> Stated goal 1: List each distinct calendar date that appears in the court judgment excerpt below.

==== Source excerpt

Bhaskar Bhattacharya, J.@mdashThis matter has been assigned to us on a reference made by a Division Bench of this Court consisting of Ashim
Kumar Banerjee and Debasish Kar Gupta, JJ, (hereinafter referred to as the Referring Bench) for the purpose of deciding the following question
by describing the question so formulated as ""one of law"":
Whether the application of the respondent No. 1 for retirement under the voluntary retirement scheme 2000 could be rejected by the appellant
bank even after denying promotion to the respondent No. 1 to the higher post?
2. The facts giving rise to the present reference may be summed up thus:
(a) The respondent No. 1 filed an application under Article 226 of the Constitution of India Being W.P. No. 815 of 2001 thereby challenging an
order dated March 13, 2001 by which the respondent No. 1 was informed by his employer, the appellants, that his application for retirement
under the scheme for voluntary retirement offered by the employer had been rejected.
(b) The said writ application was allowed on June 14, 2002 by a learned single Judge of this Court on contested hearing by quashing the said
order and directing the appropriate authority under the scheme to take a decision in the matter in accordance with law.
(c) An appeal being No. 165 of 2003 was preferred by the appellants against the said order dated June 14, 2002 and the Division Bench
consisting of Subhro Kamal Mukherjee and R. N. Banerjee, JJ. (hereinafter referred to as the First Division Bench) dismissed the said appeal on
September 27, 2006 thereby directing the competent authority under the said scheme to reconsider the request of the respondent No. 1 for his
voluntary retirement from the service of the Appellant-Bank in accordance with law. While disposing of the said appeal, the said Division Bench
made the following observations:
The Hon''ble Judge, while dealing with this matter, had indicated that the petitioner although was in the competition for promotion to the post of the
Assistant General Manager, Computer Department, he was not found suitable for such higher post and another officer from the general category
was found suitable for the said promotional post. The Hon''ble Single Judge, accordingly, observed that ''petitioner is suffering stagnation for a long
period of years. It is not the bank''s case that there is suitable promotion opportunity for the petitioner for utilizing his experience in the computer
nor the bank has shown that his qualification and experience in computer is being utilized with the special interest of bank in continuing him in
service.
In view of such undisputed fact of petitioner''s not getting any promotion for a long time, the bank''s decision that the petitioner''s service is required
for the bank''s interest does not stand. The Hon''ble single Judge has pointed to such lacunae in the stand of the Bank in this regard.
(d) The appellants did not challenge the aforesaid order of the First Division Bench and consequently, the appellant No. 2, being the competent
authority under the said scheme, pursuant to the order of the First Division Bench, passed a fresh reasoned order dated November 24, 2006
thereby again rejecting the prayer of the respondent No. 1 for voluntary retirement.
(e) The aforesaid order dated November 24, 2006 rejecting the prayer of the respondent No. 1 for voluntary retirement was challenged by the
respondent No. 1 by filing a fresh writ application being W.P. No. 480 of 2007.

========
==== Provided entries

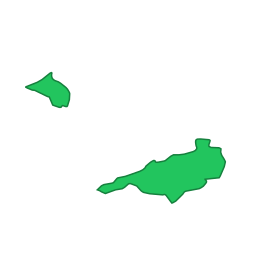 the border of Bremen, rotated 323°
{"feature_id": "DEU-1575", "entity_name": "Bremen", "entity_type": "State", "adm_level": 1, "iso_a3": "DEU", "parent_name": "Germany", "parent_adm1": "", "projection": "robinson", "projection_center": [8.734, 53.321], "detail": "fine", "context": "isolated", "style": "filled", "palette": "green", "viewbox_px": 256, "rotation_deg": 323, "n_neighbors": 0, "source": "natural_earth", "source_scale": "10m", "svg_char_len": 1893}
<svg xmlns="http://www.w3.org/2000/svg" viewBox="0 0 256 256"><g transform="rotate(323 128 128)"><path d="M72.0,158.2L74.7,158.7L82.4,162.6L83.4,162.8L83.9,162.8L88.6,161.7L89.8,161.7L96.7,165.0L111.4,169.7L114.8,170.3L117.5,170.1L118.1,169.9L118.4,169.8L118.9,169.4L119.8,169.2L125.5,168.9L128.6,169.3L129.1,169.5L129.5,169.9L129.7,170.3L129.8,170.8L129.7,171.2L129.5,171.7L130.1,172.5L131.4,173.4L136.9,176.1L138.1,176.5L145.1,176.3L148.2,176.8L148.6,177.1L152.4,180.0L157.3,182.8L165.9,186.1L168.2,186.5L169.5,186.2L170.3,185.9L170.8,185.5L171.1,185.0L171.4,184.5L171.6,183.5L172.0,182.6L173.2,180.4L173.8,179.6L174.3,179.0L175.4,178.4L176.2,178.5L177.0,178.8L179.5,180.6L185.4,185.9L186.0,186.7L186.0,187.4L185.2,188.1L182.3,190.2L181.8,191.1L181.6,191.5L182.6,193.5L188.7,198.5L189.2,199.4L189.7,200.5L189.2,201.2L187.5,203.0L187.0,204.4L186.4,206.3L186.0,210.7L185.7,212.4L185.4,213.6L181.6,216.8L173.0,221.7L170.9,222.6L158.7,215.3L158.6,215.5L158.6,215.9L158.7,216.8L158.7,217.7L158.0,218.5L156.7,219.0L153.2,219.8L150.8,219.7L148.4,219.3L136.5,213.4L135.2,213.0L134.3,213.0L131.9,213.8L122.1,215.1L118.4,214.6L118.2,214.3L117.8,214.1L117.9,213.9L117.9,213.6L117.8,213.1L117.9,204.9L117.7,203.8L117.1,203.0L115.5,202.3L105.7,193.5L101.7,188.8L101.2,187.7L100.7,186.1L100.6,185.3L100.1,179.5L96.6,174.0L95.0,172.9L89.6,173.3L86.8,173.0L80.9,169.9L70.5,166.7L68.4,163.0L67.7,161.1L66.3,158.9L72.0,158.2ZM81.7,64.4L83.8,55.9L82.6,54.3L76.2,41.8L74.3,40.0L71.7,35.6L70.7,33.4L70.8,33.5L83.0,36.9L88.5,37.6L98.7,37.3L100.1,37.6L100.3,38.3L99.4,39.1L98.7,39.9L98.1,40.8L97.8,41.6L97.4,42.8L97.6,44.6L98.2,46.2L100.2,49.3L101.1,51.7L102.8,58.3L103.0,60.6L102.8,62.7L102.5,64.5L102.1,65.5L98.2,70.1L93.0,73.9L92.6,74.0L92.2,74.1L91.7,73.8L91.1,73.3L89.4,70.8L89.3,70.7L89.2,70.7L88.7,70.7L86.9,71.1L85.6,70.2L82.6,65.8L81.7,64.4Z" fill="#22c55e" stroke="#15803d" stroke-width="1.5"/></g></svg>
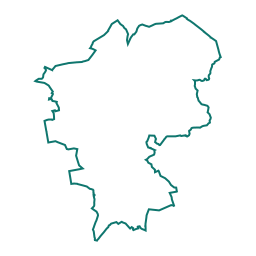 Pūres pag., Tukums, Latvia
{"feature_id": "27541924B42244079207170", "entity_name": "Pūres pag.", "entity_type": "district", "adm_level": 2, "iso_a3": "LVA", "parent_name": "Latvia", "parent_adm1": "Tukums", "projection": "mercator", "projection_center": [22.936, 57.042], "detail": "fine", "context": "isolated", "style": "outline", "palette": "teal", "viewbox_px": 256, "rotation_deg": 0, "n_neighbors": 0, "source": "geoboundaries", "source_scale": "gbopen_adm2", "svg_char_len": 5446}
<svg xmlns="http://www.w3.org/2000/svg" viewBox="0 0 256 256"><path d="M71.3,183.9L72.1,183.7L72.9,183.8L74.0,183.5L75.2,183.7L76.1,183.7L77.3,183.8L77.5,184.0L83.2,185.5L86.8,186.5L89.8,188.8L91.3,189.1L92.7,189.6L92.8,189.6L93.4,190.3L93.4,191.5L93.5,192.2L93.4,192.7L93.6,192.8L93.7,193.6L93.7,194.0L93.5,194.4L93.5,194.6L94.0,194.7L94.5,194.8L94.6,195.2L94.5,195.4L93.8,195.8L93.7,196.0L94.0,196.4L93.9,196.8L94.1,197.9L94.5,199.0L94.5,199.6L94.3,201.8L94.2,202.8L94.3,203.9L94.2,205.6L94.1,206.0L93.0,207.3L91.9,208.4L93.5,209.6L95.0,210.6L96.3,211.5L96.5,211.6L97.8,214.1L98.0,215.5L96.4,220.5L95.6,222.1L94.2,226.0L93.9,227.0L92.9,229.6L93.6,231.0L93.7,231.4L93.9,232.6L94.3,235.8L94.5,237.3L94.9,238.1L94.9,238.9L94.8,239.5L94.9,240.1L97.0,240.6L97.4,239.9L98.4,238.9L100.5,236.1L102.2,234.1L103.7,232.4L106.5,228.8L107.5,227.8L107.6,227.6L108.2,227.3L108.3,227.1L108.8,225.5L110.2,224.8L110.8,223.9L111.2,223.6L116.4,222.1L118.3,223.9L121.6,221.8L121.8,221.8L122.4,222.3L125.6,223.5L127.1,225.2L128.4,226.6L128.5,226.8L130.0,228.4L130.1,228.5L131.7,227.1L133.1,228.1L133.0,228.4L132.9,228.6L132.9,229.2L133.1,229.7L133.4,230.1L136.3,228.9L138.2,228.4L137.7,226.7L137.8,226.6L139.6,226.3L140.6,228.0L141.6,228.8L144.8,230.1L145.6,230.5L145.6,228.4L145.5,225.5L145.4,225.5L145.5,225.2L145.5,223.9L146.4,217.4L146.6,215.3L148.6,210.0L148.9,209.3L159.1,210.4L171.2,205.1L171.9,205.3L173.3,205.4L174.3,206.4L171.9,199.5L171.6,197.1L169.7,192.9L176.8,191.6L176.9,191.4L176.8,191.2L176.2,187.6L174.2,187.5L171.0,185.0L168.9,181.6L165.1,178.2L160.5,175.9L158.8,171.2L158.4,170.7L155.0,172.2L154.9,170.3L154.9,169.7L152.6,167.6L151.9,167.0L151.4,164.3L148.3,162.7L147.4,160.8L145.9,159.8L147.2,159.1L149.3,156.8L151.4,155.8L152.5,155.4L153.6,154.8L154.1,154.6L154.6,152.7L154.6,152.2L154.5,151.6L154.4,150.7L154.3,150.4L154.8,150.1L152.8,149.2L151.4,148.6L150.3,148.2L150.4,147.9L148.2,147.5L146.7,143.9L146.4,142.1L146.8,141.5L147.2,141.3L148.7,137.6L149.3,135.5L154.4,135.7L156.0,139.0L155.6,139.7L155.3,141.3L155.1,142.1L157.1,143.7L158.4,144.0L159.4,145.1L160.1,145.0L162.8,141.4L163.5,140.5L164.5,139.0L165.0,138.6L166.3,136.8L167.3,136.3L174.4,136.3L174.5,136.3L175.7,136.3L178.2,135.8L180.2,135.4L180.3,135.4L181.1,136.0L181.3,136.0L185.5,135.3L185.6,135.9L186.6,135.9L187.1,136.5L187.4,136.4L189.0,135.3L189.6,133.7L189.5,133.3L189.2,131.6L189.1,130.9L189.2,130.7L190.4,130.0L190.8,129.6L191.0,129.3L191.4,128.3L192.0,127.9L193.0,127.7L194.2,127.6L199.1,127.5L200.0,127.7L202.4,126.2L203.8,125.8L206.9,125.3L208.4,123.5L208.6,123.3L209.9,122.6L209.6,120.5L210.5,119.0L210.8,117.6L210.2,116.1L209.6,114.4L209.5,114.2L207.6,112.3L207.8,111.7L208.6,107.4L207.8,106.3L207.5,105.9L207.4,105.8L204.4,104.9L202.4,104.5L201.5,104.2L199.1,101.2L198.6,100.7L197.7,97.5L197.2,97.0L197.2,96.9L197.1,95.7L196.9,94.7L196.8,94.2L197.6,90.5L195.6,88.6L194.8,86.0L194.7,85.9L195.0,84.5L195.0,82.5L195.0,81.2L194.2,80.3L195.8,80.5L197.2,80.4L197.4,80.4L199.3,79.8L199.5,79.8L200.0,79.9L201.3,80.8L201.7,80.9L202.1,81.0L203.5,80.6L203.9,80.4L204.1,80.2L204.6,79.0L204.9,78.7L205.3,78.7L205.7,78.8L206.0,79.1L206.6,80.1L206.8,80.2L207.5,79.9L208.4,79.8L208.6,79.7L209.0,79.2L209.1,78.8L209.2,78.5L208.8,77.3L208.7,76.7L208.7,76.2L208.8,75.3L209.0,75.0L209.9,74.0L210.2,73.6L210.4,73.0L210.4,72.8L210.3,71.2L210.8,69.7L211.3,68.3L211.7,67.4L211.9,67.0L212.0,66.6L212.1,65.8L212.1,64.9L212.2,64.6L212.5,64.3L214.1,63.6L214.4,63.3L214.5,63.1L214.7,61.9L214.8,61.8L219.1,59.5L219.8,57.6L220.7,57.1L220.2,56.1L220.3,56.0L219.5,53.8L218.9,51.7L218.3,49.2L216.4,42.3L216.1,41.1L214.0,39.6L210.9,37.5L210.7,37.5L210.7,37.3L208.8,35.6L206.4,33.7L204.2,32.0L204.3,31.9L201.3,29.4L198.2,27.0L195.2,24.7L194.0,23.7L190.1,20.9L188.3,19.9L186.9,18.9L187.0,18.6L187.0,18.4L183.2,15.9L182.2,15.4L179.8,16.6L178.3,17.4L176.5,18.4L175.0,19.1L172.3,20.5L171.3,21.2L171.1,21.1L170.9,20.8L170.3,21.5L169.8,21.8L168.8,22.0L166.1,21.9L165.5,22.0L165.0,22.2L163.2,23.3L160.5,23.5L156.0,23.8L154.5,24.3L152.3,25.4L149.1,26.8L147.5,26.3L145.7,25.8L142.3,24.5L140.5,25.1L139.1,25.8L137.3,28.5L136.4,31.6L134.9,33.6L134.3,34.4L133.3,34.3L131.0,37.3L130.1,39.1L127.9,44.0L127.0,40.1L127.6,36.0L128.1,34.2L126.8,31.1L126.0,29.3L124.4,28.1L123.0,25.9L121.9,25.2L120.3,24.0L117.6,20.3L111.8,24.0L111.1,25.2L110.6,26.2L108.1,30.5L108.2,30.9L107.4,31.8L104.0,35.1L93.7,41.3L92.8,42.6L92.6,43.7L91.4,45.8L90.9,47.2L90.1,48.2L92.4,48.8L93.7,49.4L95.6,50.4L92.3,55.0L88.4,60.0L86.1,60.7L85.3,61.0L83.0,61.5L81.9,62.0L76.7,62.3L68.3,63.1L66.8,63.5L62.8,64.3L55.5,66.0L52.7,69.4L52.1,69.9L52.1,70.1L45.0,66.9L44.5,67.9L44.8,68.1L45.6,69.2L46.0,70.1L45.5,71.4L44.3,73.2L43.6,74.1L43.4,74.6L43.3,75.5L43.1,77.1L43.0,77.4L42.2,78.5L41.6,78.8L38.7,78.8L35.9,80.6L35.3,81.1L36.7,81.6L44.3,82.9L45.1,83.3L48.5,85.4L48.9,85.8L49.9,87.4L52.8,91.6L51.8,93.1L52.7,93.6L52.9,93.9L52.9,94.1L51.0,97.9L51.3,98.5L49.2,98.2L49.0,99.5L50.1,99.2L50.6,99.1L51.1,99.2L51.7,99.5L51.9,99.7L52.1,100.0L52.1,100.3L52.3,100.8L52.5,101.0L54.0,101.2L56.2,101.7L56.8,101.9L56.7,102.2L56.4,103.0L58.8,107.6L59.0,110.3L55.3,111.3L54.9,110.3L52.3,111.0L52.9,111.9L53.7,113.3L54.0,116.4L54.1,119.1L52.2,119.9L51.8,119.5L48.9,119.5L47.1,119.9L44.5,120.9L46.4,131.5L46.5,131.2L46.6,132.6L48.3,142.5L55.5,141.2L57.7,142.2L65.0,145.0L66.8,149.0L67.9,149.2L68.2,149.4L73.9,148.4L77.3,149.1L76.1,155.7L78.3,162.9L78.5,163.5L79.1,165.4L82.7,168.5L80.0,169.1L69.2,171.1L71.3,183.9Z" fill="none" stroke="#0f766e" stroke-width="2"/></svg>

========

> Stated goal 2: Identify every line of the records that contains the string "context", and copy each of those lines. Case counts.

> Result 1:
March 13, 2001
June 14, 2002
September 27, 2006
November 24, 2006

> Result 2:
{"feature_id": "DEU-1575", "entity_name": "Bremen", "entity_type": "State", "adm_level": 1, "iso_a3": "DEU", "parent_name": "Germany", "parent_adm1": "", "projection": "robinson", "projection_center": [8.734, 53.321], "detail": "fine", "context": "isolated", "style": "filled", "palette": "green", "viewbox_px": 256, "rotation_deg": 323, "n_neighbors": 0, "source": "natural_earth", "source_scale": "10m", "svg_char_len": 1893}
{"feature_id": "27541924B42244079207170", "entity_name": "Pūres pag.", "entity_type": "district", "adm_level": 2, "iso_a3": "LVA", "parent_name": "Latvia", "parent_adm1": "Tukums", "projection": "mercator", "projection_center": [22.936, 57.042], "detail": "fine", "context": "isolated", "style": "outline", "palette": "teal", "viewbox_px": 256, "rotation_deg": 0, "n_neighbors": 0, "source": "geoboundaries", "source_scale": "gbopen_adm2", "svg_char_len": 5446}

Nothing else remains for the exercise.